Comparing the two expressions which must be equal for all $t$, we have
$ A' = A $
$ - 2 \tau A' + B' = B $
$ A' \tau^2 - B' \tau + C' = C $
which can be solved for $A', B', C'$ if $\tau$ is known. To determine $\tau$, we must use the requirement that $B'$ is perpendicular to $A'$, and this gives
$ A \cdot (B + 2 A \tau) = 0 $
Note that this equation is exaclty the same as $P'(\tau) \cdot P''(\tau) = 0 $
Having found $\tau$ we can readily solve for $A', B', C'$.
Clearly, the axis of symmetry points along vector $A'$ (which is the same as $A$).

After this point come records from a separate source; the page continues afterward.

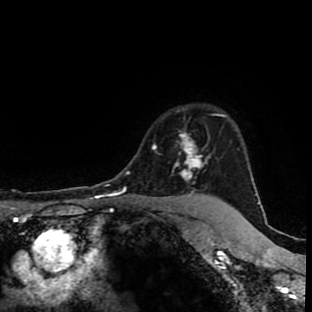
Breast MRI (dynamic contrast-enhanced), one axial slice; position 77 of 90 along the scan axis; cropped to one breast; dynamic contrast-enhanced series, time point 2 of 9 at this slice position (early post-contrast); 1.5 T; TE 4.2 ms, TR 7 ms; 2 mm slice thickness; 312 × 312 image matrix, field of view 201 × 201 mm. Female patient.
Structures marked on this image (semi-automatically segmented with operator editing):
- enhancing-tissue mask used for the functional tumour volume (all voxels passing the contrast-enhancement thresholds inside the analysis volume; usually the tumour): bounding box [x1, y1, x2, y2] px = [153, 115, 217, 201]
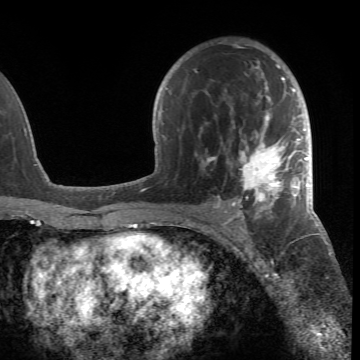
Breast MRI (dynamic contrast-enhanced), one axial slice; position 42 of 66 along the scan axis; cropped to one breast; dynamic contrast-enhanced series, time point 2 of 6 at this slice position (early post-contrast); 1.5 T; TE 4.2 ms, TR 8.5 ms; 360 × 360 image matrix, field of view 211 × 211 mm. Female patient.
Structures marked on this image (semi-automatically segmented with operator editing):
- enhancing-tissue mask used for the functional tumour volume (all voxels passing the contrast-enhancement thresholds inside the analysis volume; usually the tumour): box from (x=195, y=44) to (x=305, y=218) px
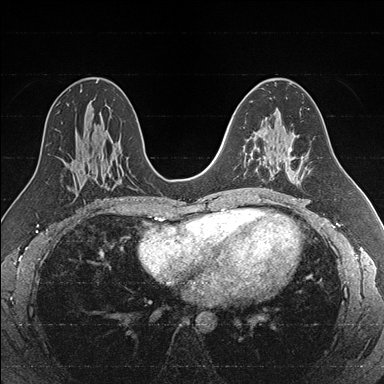
Breast MRI (dynamic contrast-enhanced), one axial slice. Slice 98 of 176 in the series (ordered by position). Dynamic contrast-enhanced series, time point 2 of 7 at this slice position (early post-contrast). 1.5 T. TE 1.6 ms, TR 4.2 ms. 384 × 384 image matrix. Female patient.
Outlined on this slice (semi-automatically segmented with operator editing):
- enhancing-tissue mask used for the functional tumour volume (all voxels passing the contrast-enhancement thresholds inside the analysis volume; usually the tumour): box from (x=244, y=133) to (x=286, y=170) px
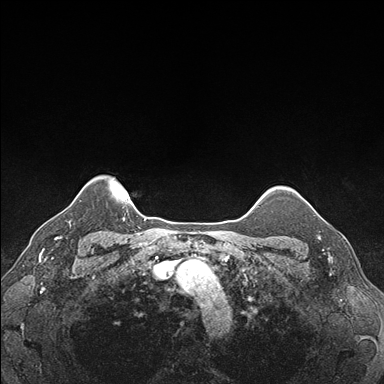
Breast MRI (dynamic contrast-enhanced), one axial slice; position 145 of 176 along the scan axis; dynamic contrast-enhanced series, time point 2 of 7 at this slice position (early post-contrast); 1.5 T; TE 1.5 ms, TR 4.1 ms; 1.1 mm slice thickness; 384 × 384 image matrix, field of view 320 × 320 mm. Female patient.
Annotated regions visible in this slice (semi-automatic segmentation, software-assisted and operator-edited):
- enhancing-tissue mask used for the functional tumour volume (all voxels passing the contrast-enhancement thresholds inside the analysis volume; usually the tumour): bounding box [x1, y1, x2, y2] px = [312, 207, 328, 241]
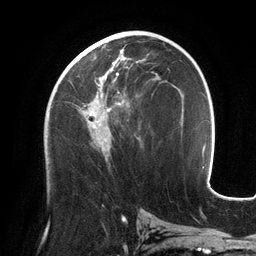
Breast MRI (dynamic contrast-enhanced), one axial slice. Position 67 of 134 along the scan axis. Cropped to one breast. Dynamic contrast-enhanced series, time point 2 of 6 at this slice position (early post-contrast). 3 T. TE 2.7 ms, TR 6.5 ms. 1.2 mm slice thickness. 256 × 256 image matrix. Female patient.
Annotated regions visible in this slice (semi-automatically segmented with operator editing):
- enhancing-tissue mask used for the functional tumour volume (all voxels passing the contrast-enhancement thresholds inside the analysis volume; usually the tumour): bounding box <66,45,130,153> (left, top, right, bottom; pixels)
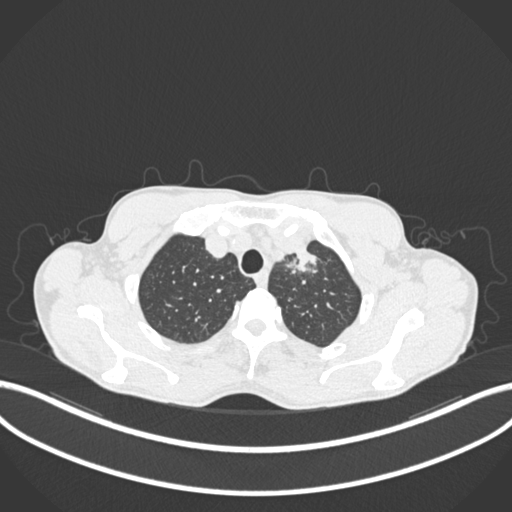
Chest CT, one axial slice; slice 177 of 211 in the series (ordered by position); reconstruction kernel B30f; 120 kVp; lung window (W 1500 / L -600 HU); 512 × 512 image matrix, field of view 400 × 400 mm. Male patient, age 58 years. From the clinical record (not read from this slice): clinical TNM (as recorded): T1c N1 M0.
Structures marked on this image (bounding box drawn by a radiologist):
- lung tumour (recorded histology: adenocarcinoma): bounding box [x1, y1, x2, y2] px = [281, 242, 323, 283]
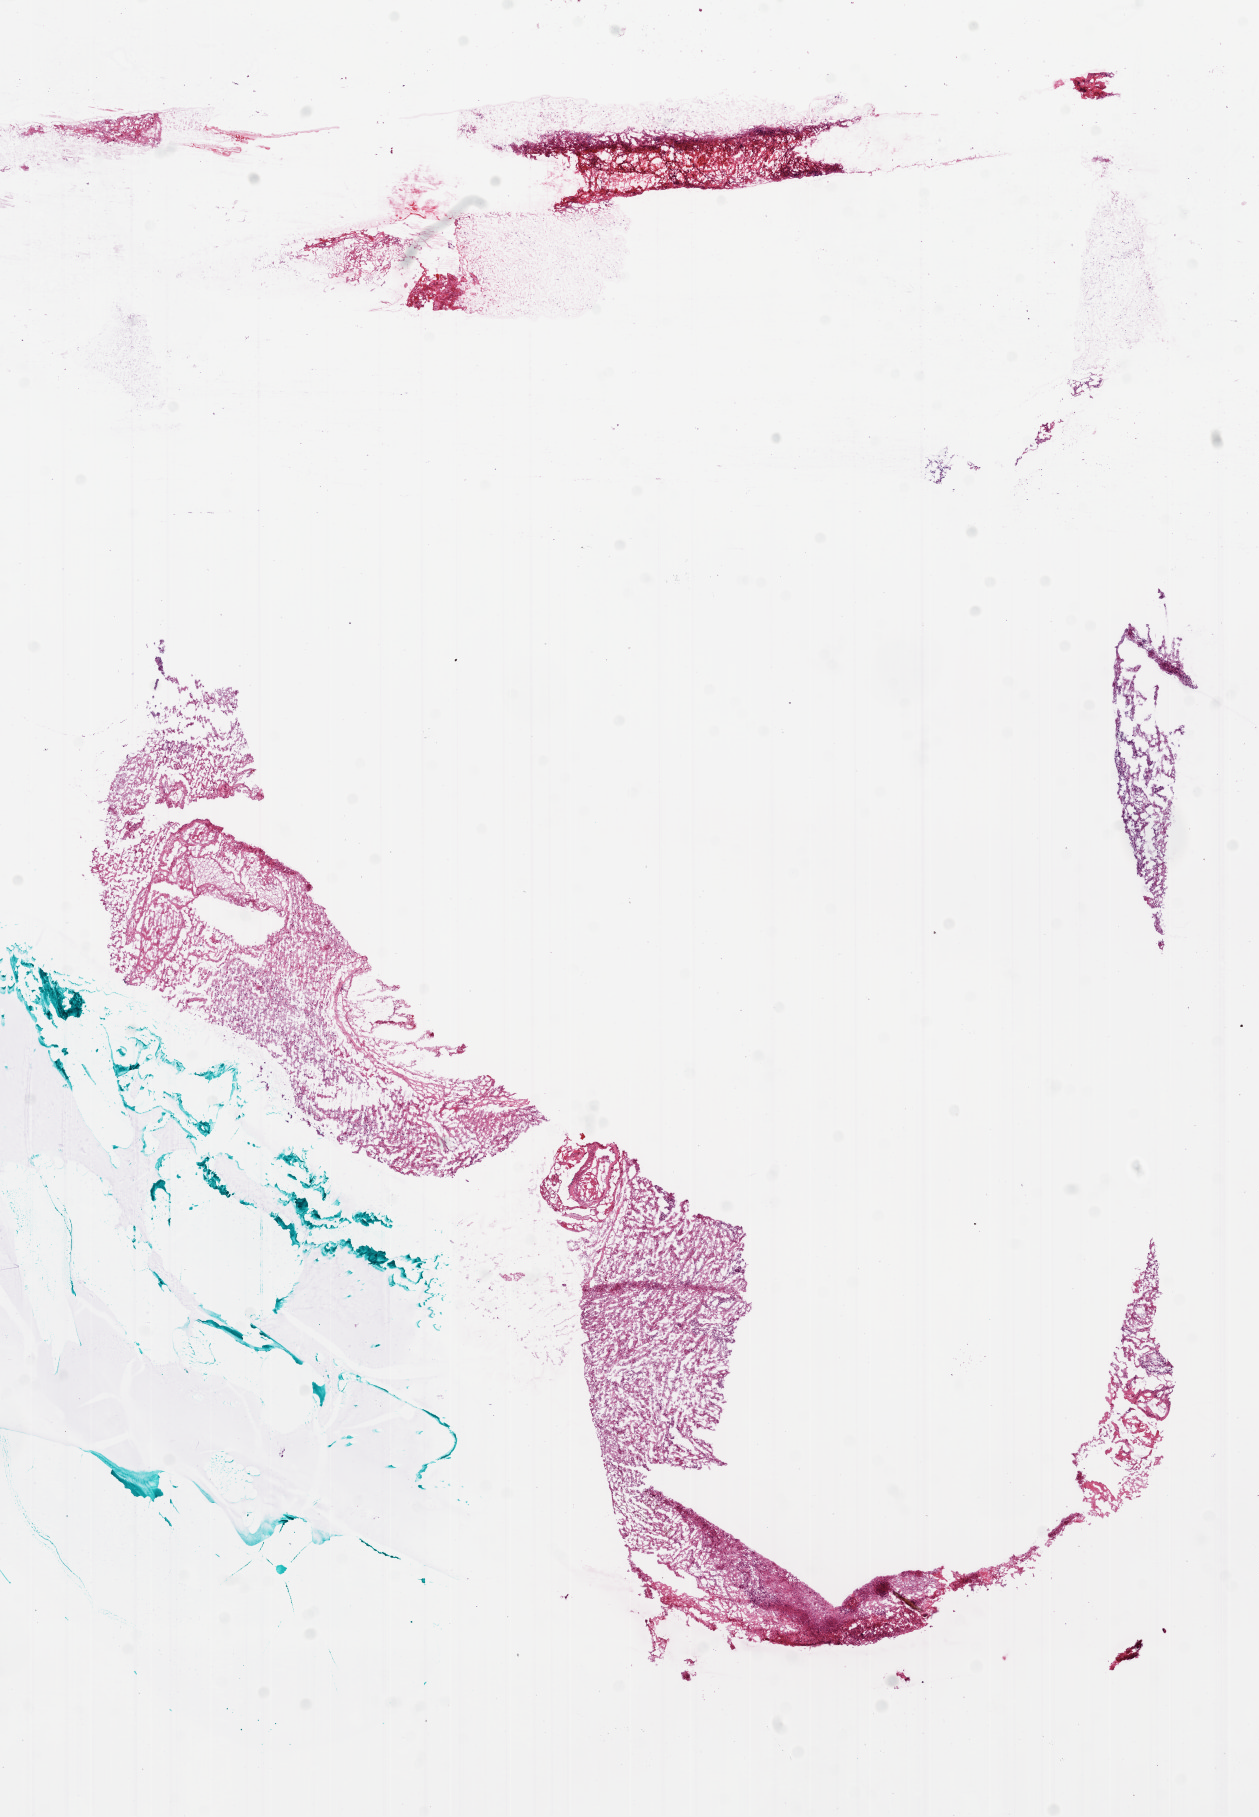
Digitized H&E tissue section (whole slide) — a low-resolution overview of the entire scanned area, about 10.2 x 14.7 mm (acquisition: 20x scan); frozen section; primary tumour sample from the brain. Female patient; age at initial diagnosis 75 years. Pathologist review of this section (percent, as recorded): tumour cells 80%, tumour nuclei 100%, normal cells 0%, stromal cells 0%, necrosis 20%.
Diagnosis: Glioblastoma.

If we now choose a unit vector along $B'$ to be our $x'$ axis and a unit vector along vector $A'$, and let the origin $O'$ of this coordinate system be the vector $C'$, then
$P(t) = (x(t), y(t) ) = A' (t - \tau)^2 + B' (t - \tau) + C' $
Define the unit vectors $\hat{u} = \dfrac{B'}{\| B' \|}$ and $\hat{v} = \dfrac{A'}{\| A' \| } $, then
$ \vec{P(t)} = x' \hat{u} + y' \hat{v} + C' $
where $x' = \| B' \| (t - \tau ) $
and $ y' = \| A' \| (t - \tau )^2 $
Hence, $y' = \bigg( \dfrac{\| A' \|}{ \| B' \|^2 } \bigg) x' \ ^2 $
So that the quadratic term coefficient is
$ a = \dfrac{\| A' \|}{ \| B' \|^2 } $
This can also be solved in a purely geometric fashion.
Let $M=(3/2, 5/2)$ be the midpoint of $P_1P_2$ and $V=(3/4, 5/4)$ the midpoint of $P_2V$. Then point $V$ is on the parabola and line $P_2M$ is parallel to the axis.
In this case finding focus and directrix is very simple, because perpendicular tangents meet on the directrix and their contact chord passes through the focus. Hence the directrix is the line through $P_2$ perpendicular to $P_2M$ and the focus $F$ is the second intersection between $P_1P_3$ and the circle of centre $V$ and radius $VP_2$: $$ F=\left({75 \over 34}, {45 \over 34}\right). $$ From that one can find the axis, vertex $A$ and quadratic coefficient: $\displaystyle{1\over4AF}={34\sqrt{34}\over900}$.